Could Milton Keynes be a new York?

Whether or not Wimbledon FC up sticks and move to the sticks (though Milton Keynes, soon to be the second largest city in the South-east, would resist the term) will be decided by an FA arbitration panel this week. But rejection won't be the end of MK's love affair with football. Music entrepreneur Pete Winkelman, orchestrator of the campaign to re-site, though not necessarily re-name, the Dons says the offer will remain open to any League club in trouble. This may well be of interest to Douglas Craig, a member of the FA's three-man panel. He is the chairman of York City, currently up for sale and on the brink of dropping out of the League.

With less than three weeks to go before the Winter Olympics in Salt Lake City, there is a distinct chill in the air as far as Britain's out-of-form bobsleighers are concerned. Sean Olsson, who drove the four-man team to a bronze medal in Nagano four years ago, is currently out in the cold and understandably less than pleased about it.

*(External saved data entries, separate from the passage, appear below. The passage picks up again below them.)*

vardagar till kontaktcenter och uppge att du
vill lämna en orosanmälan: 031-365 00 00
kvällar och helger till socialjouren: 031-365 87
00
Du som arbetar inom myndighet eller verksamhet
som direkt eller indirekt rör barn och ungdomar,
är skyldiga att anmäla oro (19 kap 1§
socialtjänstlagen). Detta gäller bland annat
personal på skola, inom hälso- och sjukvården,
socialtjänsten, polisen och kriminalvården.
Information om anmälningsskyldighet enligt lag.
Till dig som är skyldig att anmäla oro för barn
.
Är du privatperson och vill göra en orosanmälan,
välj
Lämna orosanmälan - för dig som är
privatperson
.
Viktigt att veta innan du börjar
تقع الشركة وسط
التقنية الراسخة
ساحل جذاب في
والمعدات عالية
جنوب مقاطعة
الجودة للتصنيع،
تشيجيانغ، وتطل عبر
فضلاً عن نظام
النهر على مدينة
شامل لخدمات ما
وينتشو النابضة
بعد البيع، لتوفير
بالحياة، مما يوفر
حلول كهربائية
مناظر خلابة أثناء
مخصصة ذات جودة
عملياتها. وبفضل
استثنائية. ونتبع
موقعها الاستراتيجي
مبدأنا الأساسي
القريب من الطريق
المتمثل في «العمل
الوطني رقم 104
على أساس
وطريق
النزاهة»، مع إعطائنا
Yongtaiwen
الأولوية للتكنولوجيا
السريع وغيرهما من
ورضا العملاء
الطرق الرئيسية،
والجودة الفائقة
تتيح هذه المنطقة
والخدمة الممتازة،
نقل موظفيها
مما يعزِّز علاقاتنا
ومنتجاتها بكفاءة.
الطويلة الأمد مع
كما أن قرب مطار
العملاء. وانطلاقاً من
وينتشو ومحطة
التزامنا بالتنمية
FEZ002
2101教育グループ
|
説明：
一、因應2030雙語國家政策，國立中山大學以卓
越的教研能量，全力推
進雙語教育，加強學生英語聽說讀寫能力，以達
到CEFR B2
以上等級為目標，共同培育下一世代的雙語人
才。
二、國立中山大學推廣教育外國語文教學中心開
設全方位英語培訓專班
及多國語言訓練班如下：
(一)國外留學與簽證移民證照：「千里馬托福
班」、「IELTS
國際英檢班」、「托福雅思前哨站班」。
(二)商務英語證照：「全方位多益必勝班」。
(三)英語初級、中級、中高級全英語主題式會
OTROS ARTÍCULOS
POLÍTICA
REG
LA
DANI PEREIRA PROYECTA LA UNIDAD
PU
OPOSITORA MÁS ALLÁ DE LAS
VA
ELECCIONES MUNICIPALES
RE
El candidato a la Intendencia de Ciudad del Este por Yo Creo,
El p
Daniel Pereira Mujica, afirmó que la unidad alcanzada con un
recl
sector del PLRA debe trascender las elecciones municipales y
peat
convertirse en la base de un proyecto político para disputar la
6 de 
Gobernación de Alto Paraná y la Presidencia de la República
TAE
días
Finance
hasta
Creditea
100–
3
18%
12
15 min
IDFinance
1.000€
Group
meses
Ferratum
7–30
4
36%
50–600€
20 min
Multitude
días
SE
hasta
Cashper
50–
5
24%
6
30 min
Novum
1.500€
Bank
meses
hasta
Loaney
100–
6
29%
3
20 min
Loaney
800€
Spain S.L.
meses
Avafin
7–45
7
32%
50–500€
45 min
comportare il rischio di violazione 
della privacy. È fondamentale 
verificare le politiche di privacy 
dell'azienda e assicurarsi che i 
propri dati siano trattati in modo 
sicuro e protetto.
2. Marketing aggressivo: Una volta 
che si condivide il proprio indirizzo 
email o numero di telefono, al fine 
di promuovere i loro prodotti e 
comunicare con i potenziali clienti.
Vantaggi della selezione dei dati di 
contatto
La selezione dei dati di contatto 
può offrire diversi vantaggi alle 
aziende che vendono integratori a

Not only has he been deposed – because of poor results according to the selectors – as lead driver on two- and four-man sleds respectively, by fellow soldiers Lee Johnston and Neil Scarisbrick, both younger men, but he has been jocked off as an athletes' representative candidate for the International Olympic Committtee by rower Matthew Pinsent. The popular Olsson, a 34-year-old sergeant in the Paras, has appealed against his demotion to non-travelling reserve, which he believes has more to do with internal politics than lack of World Cup points and there is an now outside chance he could go as a third driver. Let's hope so.

A glossy brochure and CD-ROM from the Mormons (I suppose it beats knocking on doors) is a reminder that the Salt Lake shenanigans are almost upon us. Doubtless the BBC platoons will be ironing the thermals but as winter draws on we should not forget the glorious summer of Sydney 2000.

If there's a bob or two left over from the Audley Harrison pension fund, it would be worth investing in the UK TV rights to the film of those Games made by the Fellini of sports movies, Bud Greenspan. It is his eighth Olympic film, and perhaps his best, brilliantly capturing the piquancy and poignancy of the greatest of Games. Happily, the 75-year-old Greenspan and partner Nancy Beffa will be in Salt Lake with their camera crew.

Exit Lines

I've been to the physical, mental, emotional and financial limits. I know who I am now. Actor Will Smith, who plays Muhammad Ali in his new film... Mine's at home finishing the ironing and washing-up. Robbie Earle, asked what he thought about the TV show Footballers' Wives... I am a prostitute. Ipswich chairman David Sheepshanks on why he would like the Uefa Cup to have a group stage to boost income... They are now on a hat-trick. London mayor Ken Livingstone ridiculing a government department decision to delay the new Arsenal stadium following Picketts Lock and Wembley.